(Directives):
(1) Retype the Federal Court decision from "The Board’s Decision" to "used in Eritrea." with no changes.
(2) List every short name that the Federal Court decision defines in square brackets.
(3) Write the next part of the Federal Court decision, picking up after its final sentence.
[START Source document]
Federal Court Decisions

Decision Information

Decision Content

Date: 20141219

Docket: IMM-5037-13

Citation: 2014 FC 1245

Ottawa, Ontario, December 19, 2014

PRESENT:    The Honourable Madam Justice Simpson











(Oral Reasons delivered in Toronto on November 18, 2014)

[1]               Bethel Bahta, [the Principle Applicant], and her two sons, Buruk and Nathan Biniam, collectively [the Applicants] have applied for judicial review of a decision of the Refugee Appeal Division of the Immigration and Refugee Board [the RAD] dated July 5, 2013, which dismissed the Applicants’ appeal from a negative decision of the Refugee Protection Division of the Immigration and Refugee Board [the Board] dated April 26, 2013.  This application is made pursuant to subsection 72(1) of the Immigration and Refugee Protection Act, SC 2001, c 27 [the IRPA].

The Board’s Decision

[2]               The Board reached alternative conclusions. It found that the Principle Applicant’s evidence was not credible and it also found that the Eritrean birth certificates [the Certificates] submitted to establish the Applicants’ Eritrean identities were false. The Certificates were deemed to be false because they were laminated and showed no signs of wear and because the envelope in which they were sent to Canada was not produced. The Board reached these conclusions without telling the Principle Applicant that the Certificates appeared too pristine to be credible. Accordingly, the Principle Applicant was not able to testify about how the Certificates had been stored and whether or not they had ever been used in Eritrea.
[END Source document]
[START Recorded data]
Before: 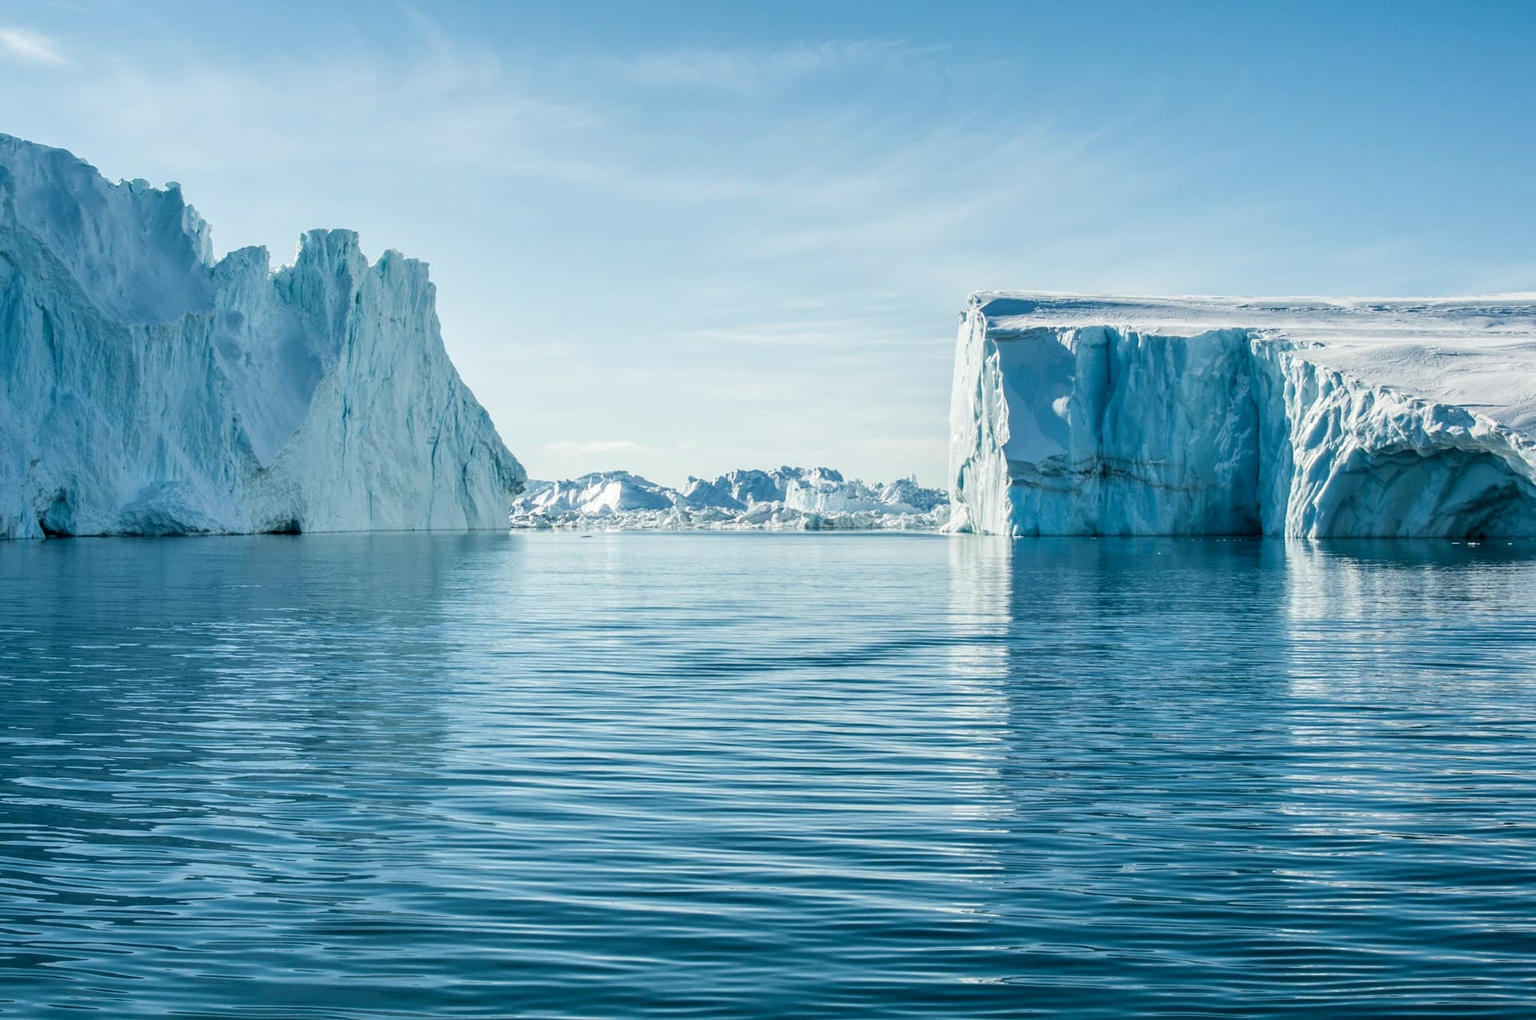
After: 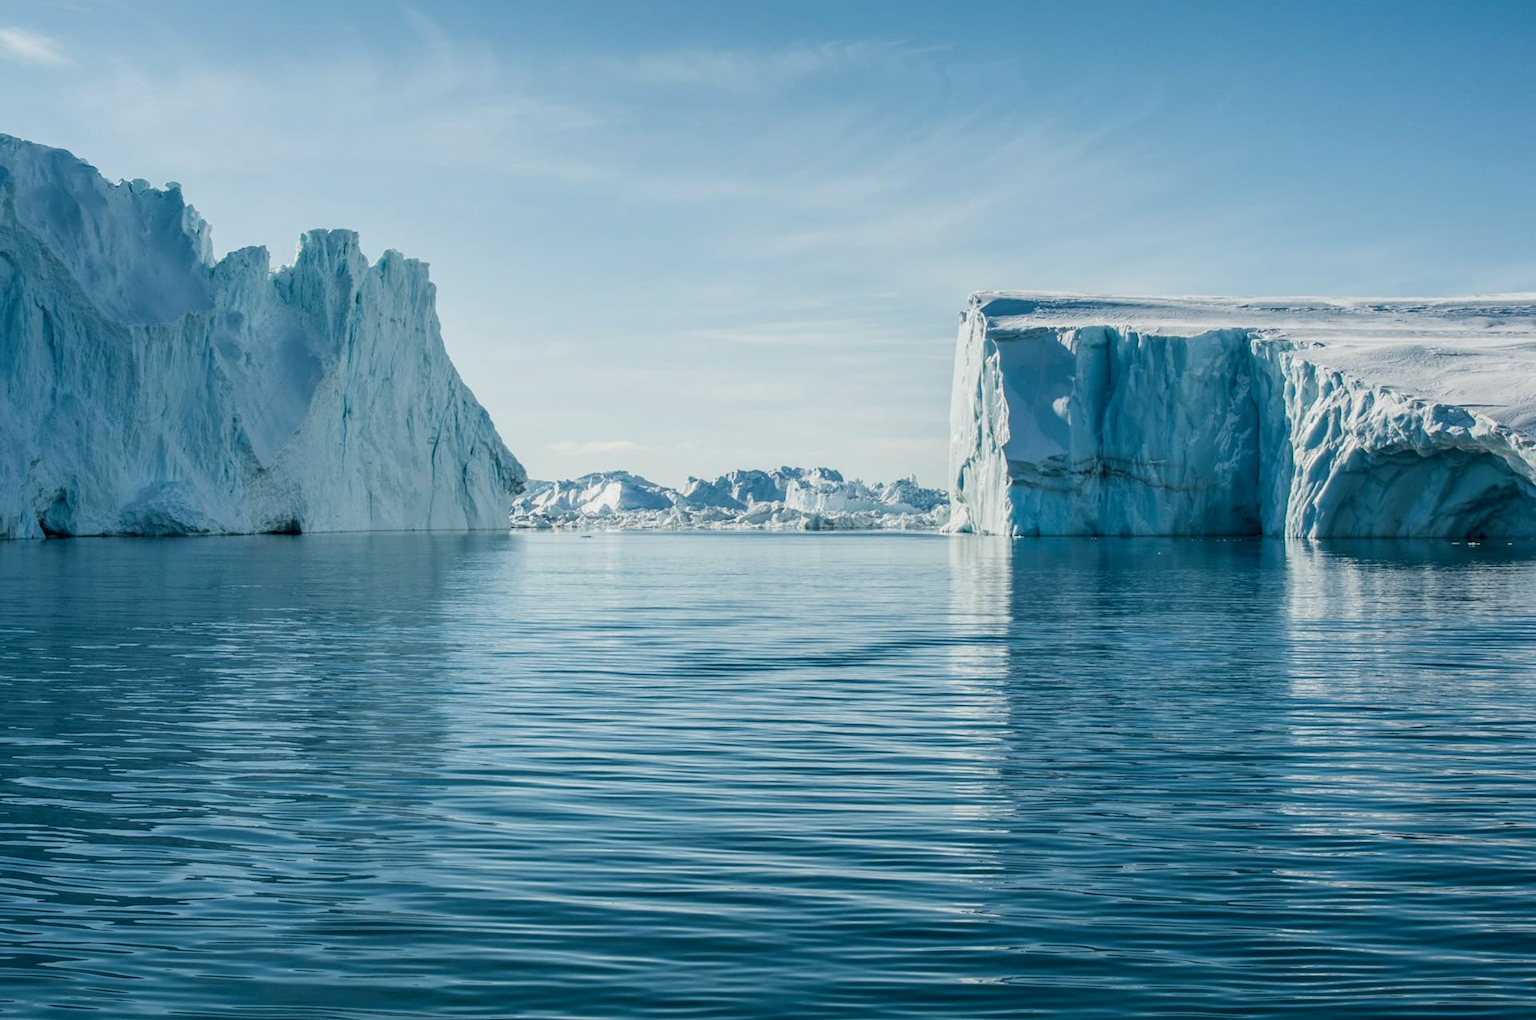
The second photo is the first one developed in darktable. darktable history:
tone equalizer: -8 EV 0.249 EV, -7 EV 0.43 EV, -6 EV 0.409 EV, -5 EV 0.238 EV, -3 EV -0.27 EV, -2 EV -0.429 EV, -1 EV -0.421 EV, +0 EV -0.245 EV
[END Recorded data]
(Exercise results):
(1)
The Board’s Decision

[2]               The Board reached alternative conclusions. It found that the Principle Applicant’s evidence was not credible and it also found that the Eritrean birth certificates [the Certificates] submitted to establish the Applicants’ Eritrean identities were false. The Certificates were deemed to be false because they were laminated and showed no signs of wear and because the envelope in which they were sent to Canada was not produced. The Board reached these conclusions without telling the Principle Applicant that the Certificates appeared too pristine to be credible. Accordingly, the Principle Applicant was not able to testify about how the Certificates had been stored and whether or not they had ever been used in Eritrea.

(2)
the Principle Applicant
the Applicants
the RAD
the Board
the IRPA
the Certificates

(3)
The RAD Decision

[3]               Although it espoused using the reasonableness standard of review, the RAD did not in fact consider the reasonableness of the Board’s conclusions about the lack of an envelope and the new appearance of the Certificates. The RAD also drew no conclusion about the Board’s failure to give the Principle Applicant an opportunity to address its concerns about the Certificates. Instead, the RAD considered the Certificates afresh and decided that, even if they were legitimate, they did not establish the Applicants’ identities because they included no picture, no finger prints, and no physical descriptions. In short, the RAD found that nothing connected the Applicants with the Certificates.

[4]               The RAD noted that when the Applicants made their refugee claims, no identity documents were provided. As well, it noted that the Board wrote to the Principle Applicant’s counsel before the hearing and asked for national identity cards and any other documents which might prove the Applicants’ identities. The Certificates were produced in response to this request.

[5]               The RAD refused to consider the further identity documents offered by the Applicants. There were five such documents, but only one is now at issue. It is a letter of May 14, 2012 [the Letter] from the Eritrean Canadian Community Centre of Metropolitan Toronto in which two witnesses [the Witnesses] attest to the Principle Applicant’s Eritrean identity. Both Witnesses say that they knew the Principle Applicant as a child in Eritrea and knew her parents as well.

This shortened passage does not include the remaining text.